───── Record excerpts
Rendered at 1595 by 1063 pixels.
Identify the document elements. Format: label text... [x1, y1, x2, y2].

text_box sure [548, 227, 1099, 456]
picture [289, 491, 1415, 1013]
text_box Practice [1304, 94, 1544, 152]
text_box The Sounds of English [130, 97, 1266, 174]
──────────
What you need to do | Reproduce every line of the records above verbatim, with nothing altered, added, or left out.

Solution for this problem |
Rendered at 1595 by 1063 pixels.
Identify the document elements. Format: label text... [x1, y1, x2, y2].

text_box sure [548, 227, 1099, 456]
picture [289, 491, 1415, 1013]
text_box Practice [1304, 94, 1544, 152]
text_box The Sounds of English [130, 97, 1266, 174]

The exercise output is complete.